Największe działa III Rzeszy

Po prawie trzynastu latach, gdy ("Odkrywca" nr 6 z grudnia 1998) krótko pisaliśmy o tej niezwykłej budowli, wracamy w okolice Darłowa. Bliżej zainteresujemy się nie tylko pobudzającym wyobraźnię wczasowiczów "chińskim murem", ale także największymi działami hitlerowskich Niemiec, które pod osłoną tegoż muru oddały próbne strzały. Drobny fragment jednego z tych dział kilka lat temu znaleziono w Saksonii.

Matthias Gluba, inżynier budownictwa z Auerswalde, to znany w okolicach saksońskiego Chemnitz historyk-amator, poszukiwacz skarbów i kolekcjoner materialnych pamiątek z historii tej ziemi. W końcu zainteresował się on też Bursztynową Komnatą. Jesienią 2010 r. zgłosił się do niego człowiek, który rozpytywał o podziemia w Auerswalde, gdzie - jak twierdził przybysz - może być ukryte to XVIII-wieczne arcydzieło sztuki barokowej, w październiku 1941 roku zrabowane przez Niemców z Pałacu Katarzyny w Puszkinie (dawnym Carskim Siole) i przewiezione do Königsbergu. I jak wielu innych poszukiwaczy, Gluba uwierzył, że uda mu się odnaleźć komnatę.

Reklama

Złom to skarb

Kilka lat wcześniej Glubie trafił się inny skarb. Od właściciela posesji przy głównej ulicy Auerswalde usłyszał tylko: "Możesz sobie to zabrać". Właściciel dodał, że ten kawał żelastwa, zakopany w ogrodzie na tyłach domu, nie jest mu do niczego potrzebny. Po jego wykopaniu czterech mężczyzn przeniosło ważący ok. 200 kg skarb do samochodu. Saksońska prasa nazwała ten kawał żelastwa o rozmiarach około 80 × 40 cm "historycznym złomem". "Co w nim od razu rzuca się w oczy, to rowki o grubości palca. To jest część od zamka bagnetowego - powiedział nam Matthias Gluba" - pisał Jörg Marschner na łamach "Sächsische Zeitung" 5 IV 2007 r. w publikacji zatytułowanej "Historyczny złom w skalnym ogrodzie". Ogromny więc to musiał być zamek, a broń pasująca do niego wręcz gigantycznych rozmiarów, przy której małymi wydają się nawet filmowe działa z Nawarony...

## Lista zadań
1. Wyjaśnij w jednym do trzech zdań, na jakiej podstawie tekst o największych działach III Rzeszy wnioskuje, że broń pasująca do znalezionego żelastwa miała gigantyczne rozmiary.
2. Proszę przepisać z tekstu o największych działach III Rzeszy fragment zaczynający się od słów „Największe działa III” i kończący na słowach „znaleziono w Saksonii.”.

## Zbiór danych

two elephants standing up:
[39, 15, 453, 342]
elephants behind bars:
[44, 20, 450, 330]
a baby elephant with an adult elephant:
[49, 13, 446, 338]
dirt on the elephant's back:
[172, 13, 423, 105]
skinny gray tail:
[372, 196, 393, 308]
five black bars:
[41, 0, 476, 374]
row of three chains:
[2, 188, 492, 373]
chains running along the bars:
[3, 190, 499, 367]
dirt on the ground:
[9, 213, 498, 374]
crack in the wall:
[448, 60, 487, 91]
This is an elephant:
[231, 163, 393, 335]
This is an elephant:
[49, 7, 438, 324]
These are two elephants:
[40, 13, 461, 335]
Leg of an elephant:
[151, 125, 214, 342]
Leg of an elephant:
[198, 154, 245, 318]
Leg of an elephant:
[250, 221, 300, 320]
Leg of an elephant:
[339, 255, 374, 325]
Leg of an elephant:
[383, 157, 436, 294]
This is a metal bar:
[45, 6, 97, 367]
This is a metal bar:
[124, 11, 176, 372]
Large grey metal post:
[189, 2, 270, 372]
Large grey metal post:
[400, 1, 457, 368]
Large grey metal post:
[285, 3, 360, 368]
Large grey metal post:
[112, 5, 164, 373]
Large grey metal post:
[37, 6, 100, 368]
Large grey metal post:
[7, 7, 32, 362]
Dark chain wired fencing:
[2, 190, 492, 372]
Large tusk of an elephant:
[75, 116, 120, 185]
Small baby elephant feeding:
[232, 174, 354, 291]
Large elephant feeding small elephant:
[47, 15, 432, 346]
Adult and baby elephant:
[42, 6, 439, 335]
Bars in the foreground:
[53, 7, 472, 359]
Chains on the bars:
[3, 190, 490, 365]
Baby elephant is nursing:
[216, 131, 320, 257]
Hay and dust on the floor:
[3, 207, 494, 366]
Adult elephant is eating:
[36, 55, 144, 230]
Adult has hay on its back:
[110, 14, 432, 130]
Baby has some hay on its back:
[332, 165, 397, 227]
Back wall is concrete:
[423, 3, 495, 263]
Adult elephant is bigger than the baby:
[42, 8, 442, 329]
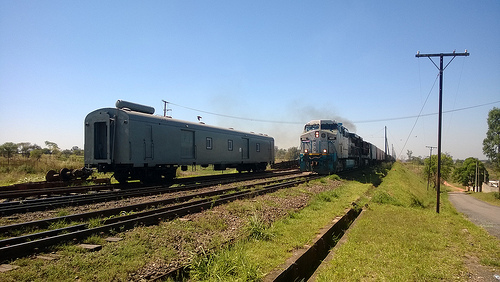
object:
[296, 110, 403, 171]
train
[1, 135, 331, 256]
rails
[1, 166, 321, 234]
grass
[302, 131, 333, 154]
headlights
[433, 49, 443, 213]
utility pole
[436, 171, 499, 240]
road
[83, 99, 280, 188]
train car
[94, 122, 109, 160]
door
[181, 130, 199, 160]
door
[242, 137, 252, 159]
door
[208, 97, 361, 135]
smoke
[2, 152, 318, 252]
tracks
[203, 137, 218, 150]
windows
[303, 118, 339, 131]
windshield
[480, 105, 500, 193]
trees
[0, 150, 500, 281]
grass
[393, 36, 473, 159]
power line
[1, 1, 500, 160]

## Lista odpowiedzi
1. Znaleziony kawał żelastwa ważył około 200 kg i miał rozmiary około 80 × 40 cm, a według Matthiasa Gluby był częścią zamka bagnetowego. Skoro tak wielka była sama część zamka, cały zamek musiał być ogromny, a pasująca do niego broń wręcz gigantyczna.

2.
Największe działa III Rzeszy

Po prawie trzynastu latach, gdy ("Odkrywca" nr 6 z grudnia 1998) krótko pisaliśmy o tej niezwykłej budowli, wracamy w okolice Darłowa. Bliżej zainteresujemy się nie tylko pobudzającym wyobraźnię wczasowiczów "chińskim murem", ale także największymi działami hitlerowskich Niemiec, które pod osłoną tegoż muru oddały próbne strzały. Drobny fragment jednego z tych dział kilka lat temu znaleziono w Saksonii.